■ Goal of the exercise ■
Count the lines of the records below that hold the word "Biri", and give only the number.

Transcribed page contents

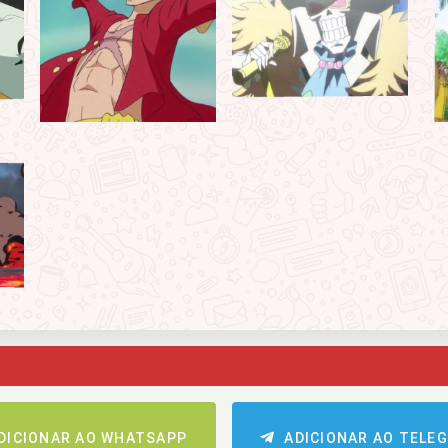
DICIONAR AO WHATSAPP
ADICIONAR AO TELE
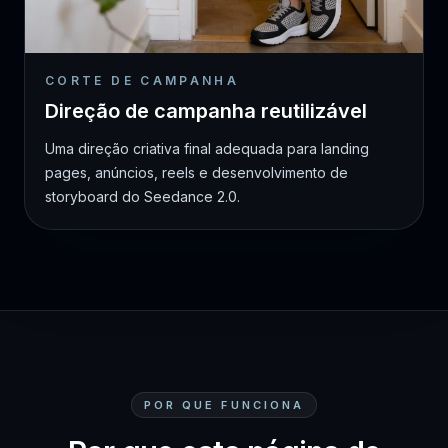
CORTE DE CAMPANHA
Direção de campanha reutilizável
Uma direção criativa final adequada para landing
pages, anúncios, reels e desenvolvimento de
storyboard do Seedance 2.0.
POR QUE FUNCIONA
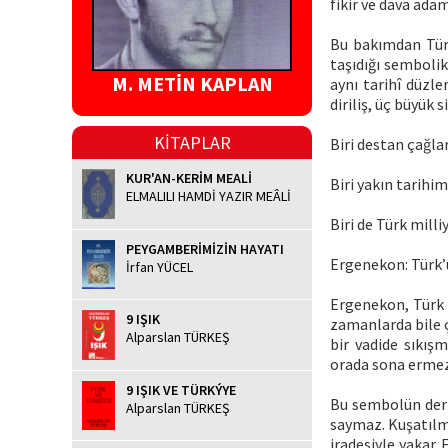
fikir ve dava ada
Bu bakımdan Türk
taşıdığı sembolik
M. METİN KAPLAN
aynı tarihî düzle
diriliş, üç büyük si
KİTAPLAR
Biri destan çağla
KUR'AN-KERİM MEALİ
Biri yakın tarihim
ELMALILI HAMDİ YAZIR MEÂLİ
Biri de Türk milli
PEYGAMBERİMİZİN HAYATI
Ergenekon: Türk’ü
İrfan YÜCEL
Ergenekon, Türk m
9 IŞIK
zamanlarda bile ç
Alparslan TÜRKEŞ
bir vadide sıkışm
orada sona ermez. 
9 IŞIK VE TÜRKÝYE
Bu sembolün derin
Alparslan TÜRKEŞ
saymaz. Kuşatılmış
iradesiyle yakar.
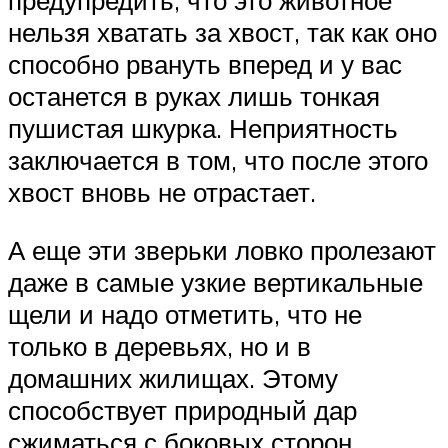
предупредить, что это животное
нельзя хватать за хвост, так как оно
способно рвануть вперед и у вас
останется в руках лишь тонкая
пушистая шкурка. Неприятность
заключается в том, что после этого
хвост вновь не отрастает.
А еще эти зверьки ловко пролезают
даже в самые узкие вертикальные
щели и надо отметить, что не
только в деревьях, но и в
домашних жилищах. Этому
способствует природный дар
сжиматься с боковых сторон.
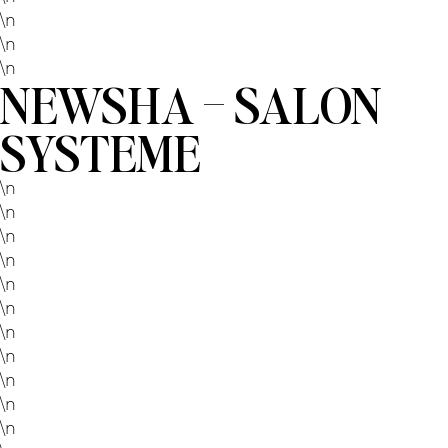
\n
\n
\n
NEWSHA – SALON
SYSTEME
\n
\n
\n
\n
\n
\n
\n
\n
\n
\n
\n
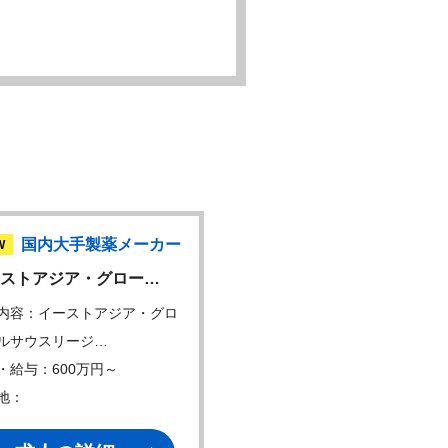
国内大手製薬メーカー
国内CRO
W
NEW
ストアジア・グロー…
【DB研究コンサルタン
内容：イーストアジア・グロ
仕事内容：本ポジションの
ルサウスリージ…
ョンは、製薬企業が…
・給与：600万円～
年収・給与：800万円～
地：
勤務地：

■ Answer ■
3